3. None of those persons in the Church are perfect. They all fall short of the mark in one way or another. Therefore the Christian life is a constant struggle. When we fall, it is our obligation to get up again, repent, and set out upon the struggle again. The Church offers spiritual remedies for these maladies in its role as a spiritual hospital, in its pastoral work. As any good therapy, it is personalized for the particular person, but the goal is the same for all: spiritual health.
4. If we find ourselves in disagreement with the teaching of the Faith our default position should be that I must be wrong and the Church must be right, and then try to clear up the (our) confusion and eventually accept once again the Faith as delivered.
5. If we insist that we are right and the Church is wrong on the disagreement, it is our duty to follow our conscience. In doing so we leave the Church, and we will be answerable to God for our action at the Judgment. He will be the final judge. But as it is an article of the Faith that the Church is the Pillar and Bulwark of Truth, we are far more likely to be wrong than the entire Church throughout history.
From all this, it should be clear that a dialogue where one side expects the Church to change its long-held beliefs on the basis of the latest fashion is out of the question for a believing Orthodox Christian. Since obedience to the Faith is incumbent upon all the Church’s members, seeking to change the faith is an act of rebellion which puts one outside the bounds of the Church.

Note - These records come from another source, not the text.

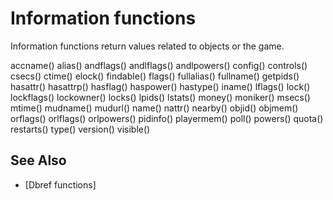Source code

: # Information functions
  Information functions return values related to objects or the game.

accname()      alias()        andflags()     andlflags()    andlpowers()
config()       controls()     csecs()        ctime()        elock()
findable()     flags()        fullalias()    fullname()     getpids()
hasattr()      hasattrp()     hasflag()      haspower()     hastype()
iname()        lflags()       lock()         lockflags()    lockowner()
locks()        lpids()        lstats()       money()        moniker()
msecs()        mtime()        mudname()      mudurl()       name()
nattr()        nearby()       objid()        objmem()       orflags()
orlflags()     orlpowers()    pidinfo()      playermem()    poll()
powers()       quota()        restarts()     type()         version()
visible()


## See Also
- [Dbref functions]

We understand that the Truth of the Faith concerning articles of belief and basic morality is eternal and unchanging, because God is eternal and unchanging. How that Faith is transmitted to people at any particular time and place will vary with circumstances. How that Faith will be lived by each person will be personal as well. But it will inevitably be lived out as spiritual warfare with our own passions, lusts and sinful desires. If that struggle is to be successful, it must be carried out without quarter, without compromise with our fallenness. How the clergy and the faithful help each other in those personal struggles is pastoral and personal, and is often surprisingly tolerant as long as we each embrace our struggle and work out our salvation in fear and trembling. It is only when a person throws in the towel and instead insists that the Church accept those passions, lusts and desires as good and beneficial that there can be no “dialogue.”
Sorry for the long post, and I know many will not understand or agree. But do at least try to see what our framework of thought is, and why we think as we do.